A Polícia Federal deflagrou a segunda fase da Operação Compliance Zero, cumprindo 42 mandados de busca e apreensão e confiscando bens de alto valor, incluindo carros, celulares, uma arma e pelo menos 20 relógios de grife. As diligências ocorreram nos Estados de São Paulo, Bahia, Minas Gerais, Rio Grande do Sul e Rio de Janeiro. A operação mira suspeitas de fraudes financeiras envolvendo nomes ligados ao empresário Daniel Vorcaro, dono do Banco Master.
As suspeitas contra Vorcaro surgiram na primeira fase da operação, deflagrada em novembro de 2025. Segundo os investigadores, o banqueiro também teria articulado a entrada do BRB como sócio no Master — transação que foi vetada pelo Banco Central. O inquérito passou a tramitar sob sigilo máximo por decisão do ministro Dias Toffoli, do Supremo Tribunal Federal (STF).
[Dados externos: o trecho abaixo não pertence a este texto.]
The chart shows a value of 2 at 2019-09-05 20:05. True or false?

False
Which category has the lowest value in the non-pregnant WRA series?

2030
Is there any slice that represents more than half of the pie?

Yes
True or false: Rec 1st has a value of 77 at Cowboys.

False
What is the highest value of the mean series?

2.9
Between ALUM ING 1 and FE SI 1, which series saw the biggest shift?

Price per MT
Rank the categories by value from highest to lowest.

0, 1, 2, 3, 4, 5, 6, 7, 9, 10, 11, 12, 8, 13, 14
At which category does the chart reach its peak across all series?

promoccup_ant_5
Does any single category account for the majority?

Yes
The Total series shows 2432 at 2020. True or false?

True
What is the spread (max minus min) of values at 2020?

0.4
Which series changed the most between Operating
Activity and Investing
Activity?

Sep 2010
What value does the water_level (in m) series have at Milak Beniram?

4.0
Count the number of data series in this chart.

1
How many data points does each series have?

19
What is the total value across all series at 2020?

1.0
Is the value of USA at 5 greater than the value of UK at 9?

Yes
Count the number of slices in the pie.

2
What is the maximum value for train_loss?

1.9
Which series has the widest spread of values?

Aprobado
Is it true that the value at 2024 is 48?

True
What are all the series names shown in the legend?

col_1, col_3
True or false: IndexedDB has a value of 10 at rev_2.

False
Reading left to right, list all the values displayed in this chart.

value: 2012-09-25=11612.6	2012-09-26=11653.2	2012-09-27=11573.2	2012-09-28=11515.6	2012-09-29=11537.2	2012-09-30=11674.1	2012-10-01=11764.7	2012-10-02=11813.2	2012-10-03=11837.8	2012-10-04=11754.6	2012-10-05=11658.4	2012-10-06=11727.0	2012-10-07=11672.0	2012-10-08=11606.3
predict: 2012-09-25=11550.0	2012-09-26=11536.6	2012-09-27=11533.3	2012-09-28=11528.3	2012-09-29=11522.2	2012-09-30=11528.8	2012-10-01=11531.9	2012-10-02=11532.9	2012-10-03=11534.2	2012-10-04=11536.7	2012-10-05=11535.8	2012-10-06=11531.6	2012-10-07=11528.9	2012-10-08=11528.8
Além da apreensão de bens físicos, a PF determinou o sequestro e bloqueio de ativos que ultrapassam R$ 5,7 bilhões. O alvo principal da investigação é um possível esquema de venda de carteiras de crédito sem lastro ao Banco de Brasília (BRB), no valor de R$ 12 bilhões. As medidas judiciais visam interromper a atuação da organização criminosa, assegurar a recuperação de ativos e dar continuidade às investigações.
Pouco depois, veio à tona que o ministro viajou para o Peru, onde acompanhou a final da Copa Libertadores a bordo de um avião compartilhado com um advogado ligado ao Master. A defesa afirma que Vorcaro coopera com as autoridades em nova fase de operação.